The simplest way to improve the quality of a VQGAN model is to maximize the amount of information present in the bottleneck. The easiest way to do this is increasing the image resolution. However, other ways include, but not limited to, lowering compression by downsampling fewer times or increasing the vocabulary size which at most can be around 16384. How to do this is shown below.

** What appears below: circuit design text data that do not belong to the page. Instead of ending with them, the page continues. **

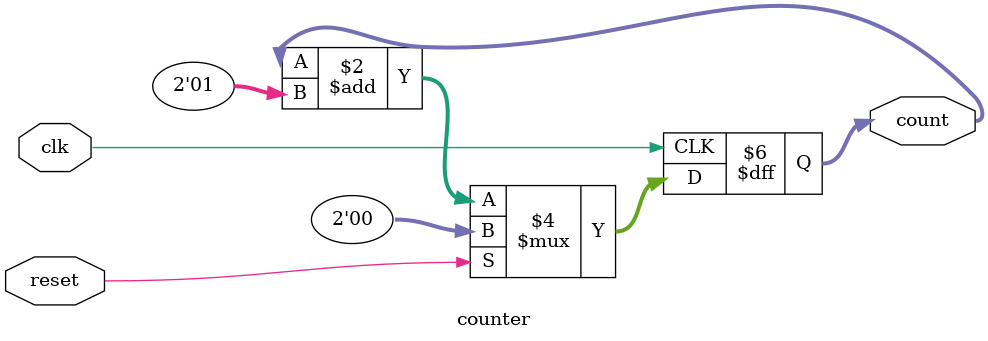
<source format=v>
module counter(
	input wire clk,
	input wire reset,
	output reg [1:0] count
);

	always @ (posedge clk) begin
		if (reset)
			count <= 2'd0;
		else
			count <= count + 2'd1;
	end

endmodule

</source>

# Modifying the architecture

To modify the architecture of the vqgan model you can save the config taken from [here](https://huggingface.co/kandinsky-community/kandinsky-2-2-decoder/blob/main/movq/config.json) and then provide that to the script with the option --model_config_name_or_path. This config is below
```
{
  "_class_name": "VQModel",
  "_diffusers_version": "0.17.0.dev0",
  "act_fn": "silu",
  "block_out_channels": [
    128,
    256,
    256,
    512
  ],
  "down_block_types": [
    "DownEncoderBlock2D",
    "DownEncoderBlock2D",
    "DownEncoderBlock2D",
    "AttnDownEncoderBlock2D"
  ],
  "in_channels": 3,
  "latent_channels": 4,
  "layers_per_block": 2,
  "norm_num_groups": 32,
  "norm_type": "spatial",
  "num_vq_embeddings": 16384,
  "out_channels": 3,
  "sample_size": 32,
  "scaling_factor": 0.18215,
  "up_block_types": [
    "AttnUpDecoderBlock2D",
    "UpDecoderBlock2D",
    "UpDecoderBlock2D",
    "UpDecoderBlock2D"
  ],
  "vq_embed_dim": 4
}
```
To lower the amount of layers in a VQGan, you can remove layers by modifying the block_out_channels, down_block_types, and up_block_types like below
```
{
  "_class_name": "VQModel",
  "_diffusers_version": "0.17.0.dev0",
  "act_fn": "silu",
  "block_out_channels": [
    128,
    256,
    256,
  ],
  "down_block_types": [
    "DownEncoderBlock2D",
    "DownEncoderBlock2D",
    "DownEncoderBlock2D",
  ],
  "in_channels": 3,
  "latent_channels": 4,
  "layers_per_block": 2,
  "norm_num_groups": 32,
  "norm_type": "spatial",
  "num_vq_embeddings": 16384,
  "out_channels": 3,
  "sample_size": 32,
  "scaling_factor": 0.18215,
  "up_block_types": [
    "UpDecoderBlock2D",
    "UpDecoderBlock2D",
    "UpDecoderBlock2D"
  ],
  "vq_embed_dim": 4
}
```
For increasing the size of the vocabularies you can increase num_vq_embeddings. However, [some research](https://magvit.cs.cmu.edu/v2/) shows that the representation of VQGANs start degrading after 2^14~16384 vq embeddings so it's not recommended to go past that.

## Extra training tips/ideas
During logging take care to make sure data_time is low. data_time is the amount spent loading the data and where the GPU is not active. So essentially, it's the time wasted. The easiest way to lower data time is to increase the --dataloader_num_workers to a higher number like 4. Due to a bug in Pytorch, this only works on linux based systems. For more details check [here](https://github.com/huggingface/diffusers/issues/7646)
Secondly, training should seem to be done when both the discriminator and the generator loss converges.
Thirdly, another low hanging fruit is just using ema using the --use_ema parameter. This tends to make the output images smoother. This has a con where you have to lower your batch size by 1 but it may be worth it.
Another more experimental low hanging fruit is changing from the vgg19 to different models for the lpips loss using the --timm_model_backend. If you do this, I recommend also changing the timm_model_layers parameter to the layer in your model which you think is best for representation. However, be careful with the feature map norms since this can easily overdominate the loss.